This story by RNZ.co.nz is republished with permission
Former All Black Charles Piutau will not be available to play for Tonga in the final Olympic Sevens Qualifier in Monaco.
Players with eligibility for more than one country can switch their international allegiance by participating in Olympic qualifying events provided they had a passport for the second country and complete a stand down period of three years.
Piutau played the last of his 17 tests for the All Blacks in 2015 and previously stated he would love to represent his Tongan heritage.
The Olympic Sevens Qualifier had been earmarked as a chance for the 29 year old to complete his switch from New Zealand to Tonga, alongside another ex All Black, Malakai Fekitoa.
But new Tonga Rugby CEO Peter Harding said that was unlikely, as the tournament clashed with the semi finals of the English Premiership on 19-20 June.
“As far as us getting Charles or Malakai or those guys, the only way we can do that is if they take a massive chance with their contracts which, let’s face it, that’s a risk,” he said.
“Whether they’re willing to take that risk it’s going to be up to them but it’s a big risk for them. I don’t know how many of those people we will get across – I don’t think we’ll get very many at all.”
Piutau is a key figure in the Bristol Bears side which currently tops the English standings seven rounds out from the playoffs, where the former Tonga Under 20s international plays alongside his older brother Siale, who captained the ‘Ikale Tahi at the 2019 Rugby World Cup.
Bristol coach Pat Lam has previously indicated his support for players being able to switch allegiance to represent their Pacific Island heritage, telling RNZ’s Champions of the Pacific programme that Piutau and Steven Luatua “could be a massive asset” to Tonga and Samoa.

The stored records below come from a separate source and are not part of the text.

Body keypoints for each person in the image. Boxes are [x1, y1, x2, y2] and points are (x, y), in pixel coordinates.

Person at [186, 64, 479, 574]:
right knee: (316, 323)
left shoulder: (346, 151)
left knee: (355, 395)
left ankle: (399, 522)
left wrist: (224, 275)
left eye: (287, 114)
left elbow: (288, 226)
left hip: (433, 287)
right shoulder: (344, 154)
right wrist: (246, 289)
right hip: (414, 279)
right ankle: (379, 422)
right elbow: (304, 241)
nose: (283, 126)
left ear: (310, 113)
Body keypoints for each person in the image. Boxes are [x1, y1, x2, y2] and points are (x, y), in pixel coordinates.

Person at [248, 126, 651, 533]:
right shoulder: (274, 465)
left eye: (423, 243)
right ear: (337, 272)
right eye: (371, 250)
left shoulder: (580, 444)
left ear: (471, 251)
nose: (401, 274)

But a spokesperson for the club confirmed that if the Bears make the playoffs in June “those boys will be playing for (the) Bears”.

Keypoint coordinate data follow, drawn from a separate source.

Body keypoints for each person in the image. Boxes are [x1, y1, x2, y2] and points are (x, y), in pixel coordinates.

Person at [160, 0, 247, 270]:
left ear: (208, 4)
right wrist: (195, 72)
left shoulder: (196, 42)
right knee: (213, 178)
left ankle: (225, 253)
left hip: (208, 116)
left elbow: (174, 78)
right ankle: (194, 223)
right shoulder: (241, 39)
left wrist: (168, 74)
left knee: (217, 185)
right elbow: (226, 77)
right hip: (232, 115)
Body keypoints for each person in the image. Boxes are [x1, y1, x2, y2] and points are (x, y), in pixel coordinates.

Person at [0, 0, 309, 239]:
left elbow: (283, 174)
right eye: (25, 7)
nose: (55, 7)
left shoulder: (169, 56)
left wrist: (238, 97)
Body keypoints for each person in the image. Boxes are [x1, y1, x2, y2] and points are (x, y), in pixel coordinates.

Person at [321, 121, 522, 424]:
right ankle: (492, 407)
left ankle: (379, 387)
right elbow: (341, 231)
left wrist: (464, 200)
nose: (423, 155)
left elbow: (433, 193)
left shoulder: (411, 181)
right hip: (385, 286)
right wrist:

Tonga was not a core side on the World Sevens Series circuit and if Piutau did not feature in Monaco the next time he would be able to switch his international allegience would be at the Oceania Sevens Championship in 2023, by which time he would be 32 and would miss out on representing the ‘Ikale Tahi at the 2023 World Cup.
Peter Harding was philosophical.
“If it was on a different weekend we wouldn’t have any trouble getting these guys across but realistically it’s not on a different weekend, it’s on a weekend where they most likely can’t come so that’s life,” he said.
“These people have private contracts with clubs, whether we’re playing or whether it’s the Olympic qualifier, and they have to look after their contracts and their family and if they do come sometimes they have to make decisions they would prefer not to be making but they have to make the right decision for their family and their future, it’s very difficult for them.”
There was still hope that Malakai Fekitoa would be able to play in Monaco. The Ha’apai-born midfielder was part of a Wasps team that were ninth and seemingly out of contention for the playoffs, which would allow the 28 year old to link up with the Tongan squad following the completion of the regular season.
Peter Harding hinted there were some other players also on Tonga’s radar to play in Monaco and praised the job that coach Tevita Tu’ifua and manager Richard Weightmann had done with the men’s sevens programme over the last two and a half years.
“Let’s make no bones about it, they’re obviously very good at their jobs and they’ve done a fantastic job under a fair bit of pressure, mind you,” he said.
“They’ve pulled a great programme together there and one thing I did do while I wasn’t involved was to talk the board into fully supporting them last year, while things were a little bit ropey and while they were deciding things, because their programme is of great value to Tonga Rugby.”